El vínculo que enlaza cómicos y público es la alegría de la representación, brotando por igual en cualquier forma, en la pantalla o en la escena

Marcos Ordóñez

La base de la hermandad interpretativa, el vínculo que enlaza cómicos y público, es la alegría de la representación, brotando por igual en cualquier forma, en la pantalla o en la escena, y por encima de géneros: alegría en sí misma, nacida de la fuerza, la emoción y la ligereza. La semana pasada la vi centellear en El pan y la sal,de Raúl Quirós, en el Lliure, una lectura dramatizada dirigida por Andrés Lima, que también actuaba. A veces una lectura, sin movimientos, concentra más la atención.

No era precisamente una comedia, y sin embargo nos llenó de alegría: su tema era el juicio a Garzón (Mario Gas) y, en primer plano, los testimonios de la memoria histórica. El pan y la sal se había aplaudido ya en Madrid y Sevilla. Del formidable equipo que fue al Lliure (11 intérpretes, todos en punta) me vuelve el recuerdo de María Galiana, José Sacristán, Emilio Gutiérrez Caba y Gloria Muñoz que con sus miradas, unas pocas líneas y unas voces invictas, nos hacían ver vidas enteras.

Cada uno podía ser protagonista, y pensé en la posibilidad de un ciclo, con una obra por personaje, pero lo que vimos ya fue estupendo: alrededor los ojos brillaban. Una amiga, al salir, no podía resumirlo mejor: “Qué sencillo, qué claro, qué eficaz. Y qué emoción al final”. Hubo hermandad por partida doble cuando Mario Gas alzó la mano para decir que la compañía dedicaba la función a Carles Canut, y volvieron a arreciar los aplausos. Estos días, los recuerdos y las historias felices de Canut iban de boca en boca por la gente de teatro, como un necesario reconstituyente.

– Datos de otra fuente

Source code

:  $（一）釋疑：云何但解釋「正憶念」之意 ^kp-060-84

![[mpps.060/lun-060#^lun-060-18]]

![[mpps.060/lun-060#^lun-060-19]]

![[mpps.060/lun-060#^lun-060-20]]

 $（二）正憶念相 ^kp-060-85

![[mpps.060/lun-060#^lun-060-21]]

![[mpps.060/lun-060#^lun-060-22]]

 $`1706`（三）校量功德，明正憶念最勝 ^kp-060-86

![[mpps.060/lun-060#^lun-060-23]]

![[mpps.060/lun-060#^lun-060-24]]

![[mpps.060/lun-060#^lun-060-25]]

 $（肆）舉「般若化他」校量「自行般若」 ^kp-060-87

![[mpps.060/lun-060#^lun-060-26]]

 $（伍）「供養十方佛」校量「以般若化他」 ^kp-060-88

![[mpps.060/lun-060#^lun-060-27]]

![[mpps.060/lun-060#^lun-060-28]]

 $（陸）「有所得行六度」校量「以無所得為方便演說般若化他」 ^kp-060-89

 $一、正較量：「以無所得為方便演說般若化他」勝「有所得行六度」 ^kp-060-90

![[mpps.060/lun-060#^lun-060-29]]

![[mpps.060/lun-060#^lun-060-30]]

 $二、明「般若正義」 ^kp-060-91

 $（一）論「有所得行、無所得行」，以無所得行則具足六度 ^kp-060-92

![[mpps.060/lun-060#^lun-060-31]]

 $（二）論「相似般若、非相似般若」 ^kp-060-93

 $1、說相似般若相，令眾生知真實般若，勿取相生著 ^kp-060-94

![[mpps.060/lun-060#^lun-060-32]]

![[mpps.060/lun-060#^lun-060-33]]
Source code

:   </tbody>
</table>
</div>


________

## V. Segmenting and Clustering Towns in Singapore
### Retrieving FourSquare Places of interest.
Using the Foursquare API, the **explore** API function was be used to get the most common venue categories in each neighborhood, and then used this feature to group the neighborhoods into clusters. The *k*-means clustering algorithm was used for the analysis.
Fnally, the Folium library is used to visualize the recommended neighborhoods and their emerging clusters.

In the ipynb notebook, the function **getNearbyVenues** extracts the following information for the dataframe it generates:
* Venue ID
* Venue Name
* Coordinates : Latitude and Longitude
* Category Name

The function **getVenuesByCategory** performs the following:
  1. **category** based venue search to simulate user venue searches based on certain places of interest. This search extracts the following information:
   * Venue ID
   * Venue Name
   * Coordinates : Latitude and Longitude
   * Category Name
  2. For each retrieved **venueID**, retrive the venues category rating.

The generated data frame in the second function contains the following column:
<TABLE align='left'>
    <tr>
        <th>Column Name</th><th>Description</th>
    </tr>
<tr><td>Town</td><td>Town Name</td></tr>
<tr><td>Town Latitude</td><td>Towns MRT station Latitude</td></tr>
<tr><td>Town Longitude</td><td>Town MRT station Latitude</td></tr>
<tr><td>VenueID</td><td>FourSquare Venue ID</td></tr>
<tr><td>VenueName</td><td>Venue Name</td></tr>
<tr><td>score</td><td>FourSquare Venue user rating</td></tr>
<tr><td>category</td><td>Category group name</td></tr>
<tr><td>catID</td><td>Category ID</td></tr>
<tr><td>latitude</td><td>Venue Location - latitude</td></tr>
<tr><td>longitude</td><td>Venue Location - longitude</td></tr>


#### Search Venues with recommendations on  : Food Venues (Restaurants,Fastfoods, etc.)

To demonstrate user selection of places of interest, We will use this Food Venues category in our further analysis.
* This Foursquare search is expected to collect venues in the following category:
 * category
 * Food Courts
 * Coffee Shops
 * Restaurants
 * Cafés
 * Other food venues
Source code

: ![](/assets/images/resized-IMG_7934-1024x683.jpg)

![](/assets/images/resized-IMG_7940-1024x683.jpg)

La noche siguiente fui al cine a ver El reino, de Rodrigo Sorogoyen. Otro triunfo de la hermandad. Otro reparto tan potente y extenso que si los menciono a todos lleno la columna. Cierro los ojos y desfilan el galope anfetamínico de Antonio de la Torre en el impresionante tercio final, y Bárbara Lennie atenta a dos antenas, y José María Pou mítico en la mansión crepuscular, y la ferocidad de Ana Wagener, y el estallido de Luis Zahera en el balcón, y me paro porque no pararía. Lo importante: extrema tensión destilada en la felicidad de ver a unos intérpretes en plenísima forma, pasándose la pelota. Pensé que hará unos años, en un thriller político, no hubiéramos conseguido escaparnos del excesivo patrón americano. Ahora son nuestros ritmos, nuestro lenguaje, nuestros personajes, con verdad constante.

Y al acabar pasó algo maravilloso que solo había vivido en el teatro: los espectadores nos quedamos en el patio de butacas, comentando, atrapados, hasta que nos dijeron que, por favor, que iban a cerrar. Entonces recordé a Pou contándome que el martes se cumplían los 50 años de estreno de Marat-Sade, dirigido por Marsillach, en el Poliorama, y que cada noche el público les esperaba y ocupaba las Ramblas. “Hacía frío y había policía”, dijo, “pero nadie quería irse: íbamos de grupo en grupo, en una tertulia apasionada”. ¡La hermandad!